Speaking of climbers I have a fond spot for Thunbergia, having grown quite a few different species and varieties in my gardening career.  This year I've added Thunbergia 'Red and Orange' to grow up a small climbing frame against the sunny house wall.  Cold and rain haven't helped but it's flowering now and should get better through the rest of the summer and into the autumn.

Thunbergia 'Red and Orange'
The final red flowered plant I'm going to illustrate is another of my day lilies.  This one is Hemerocallis 'Berlin Red', quite a tall one, with good clusters of large flowers at the 3-4ft / 90-120cm level.  The red certainly makes a statement in the garden.

Hemerocallis 'Berlin Red'
As always, my thanks to the May Dreams Garden blog for hosting the monthly garden bloggers' blooms day.

Friday, July 13, 2012

A scented entrance

It's good to come home after a period away from the garden, especially when the time away was unexpected and rather sad.  I wasn't away for too long but long enough to miss my own space.  Add to that the not unnatural eagerness to see what has developed in my absence and it's not surprising that I was outside within a very short time of getting home. 

It was drizzling.  Not unexpected in Plymouth generally, and especially this water soaked summer.  But even so the perfume from the Trachelospermum jasminoides I've got planted by my rear garden entrance filled the air.  It was only just starting when I left, coming up to full bloom when I returned, and wafting out its sweetness into a fairly warm and humid evening.  Heavenly - and very relaxing.
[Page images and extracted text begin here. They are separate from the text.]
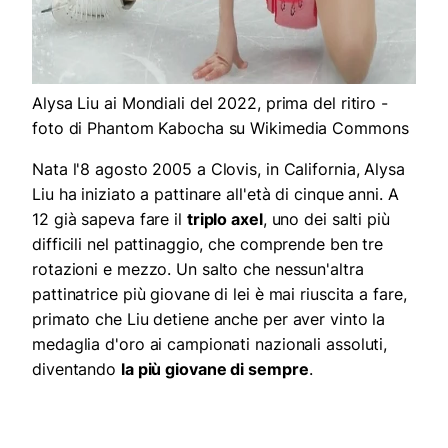
Alysa Liu ai Mondiali del 2022, prima del ritiro -
foto di Phantom Kabocha su Wikimedia Commons
Nata l'8 agosto 2005 a Clovis, in California, Alysa
Liu ha iniziato a pattinare all'età di cinque anni. A
12 già sapeva fare il
triplo axel
, uno dei salti più
difficili nel pattinaggio, che comprende ben tre
rotazioni e mezzo. Un salto che nessun'altra
pattinatrice più giovane di lei è mai riuscita a fare,
primato che Liu detiene anche per aver vinto la
medaglia d'oro ai campionati nazionali assoluti,
diventando
la più giovane di sempre
.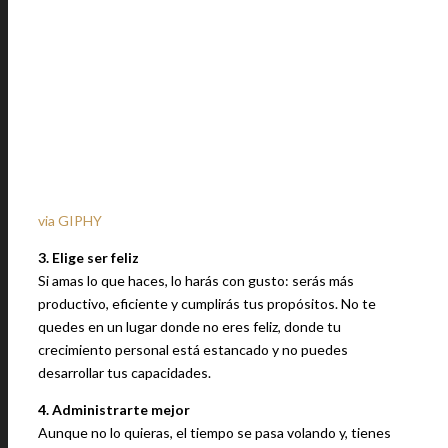
via GIPHY
3. Elige ser feliz
Si amas lo que haces, lo harás con gusto: serás más
productivo, eficiente y cumplirás tus propósitos. No te
quedes en un lugar donde no eres feliz, donde tu
crecimiento personal está estancado y no puedes
desarrollar tus capacidades.
4. Administrarte mejor
Aunque no lo quieras, el tiempo se pasa volando y, tienes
Trachelospermum jasminoides - flowr detail
I've grown the plant in a previous garden and in my - now destroyed - greenhouse in this garden but needed to restock last year after losing my original specimen.  Decent sized plants are normally quite expensive so I was delighted when I visited a local garden centre to find a rather battered, underpotted, neglected but quite large specimen at a knock down price.  I snapped it up and somehow managed to get it into our small car for the trip home.  I then had the problem of what to do with it.  (I often buy plants on impulse and then work out where to plant them.)

I have a stretch of house wall by the rear garden entrance that drops straight onto concrete paving.  It was the ideal place but I'd have to grow the star jasmine in a large pot and up a suitable framework.  No problem.  A bit of construction work with bamboo canes cut from my Chusquea coloeu and I had a suitable framework to carefully twine the stems around.

Trachelospermum jasminoides  - after planting in June 2011
A bit threadbare at this stage but it started to bulk out with the after flowering growth flush and further again this spring with the latest flush.

Trachelospermum jasminoides - July 2012
Once the main flowering flush is over - mid August with me - this attractive evergreen will continue to produce a few flowers but puts most of its energy into new foliage growth.  In my cooler climate it's red tinged, a colour it retains over the winter to produce a very attractive coverage. 

Trachelospermum jasminoides - new and winter foliage colour
It's often described as self clinging.  Mine has obviously not reached that stage, showing no sign of developing any type of adhesive support.  So I'm still having to train it in to the bamboo framework against my warm, south facing wall where it gets full sun for most of the day.  Unless we have another seriously harsh winter it should be capable of tolerating the dips to -7C we get most winters and go on to delight for many a long year.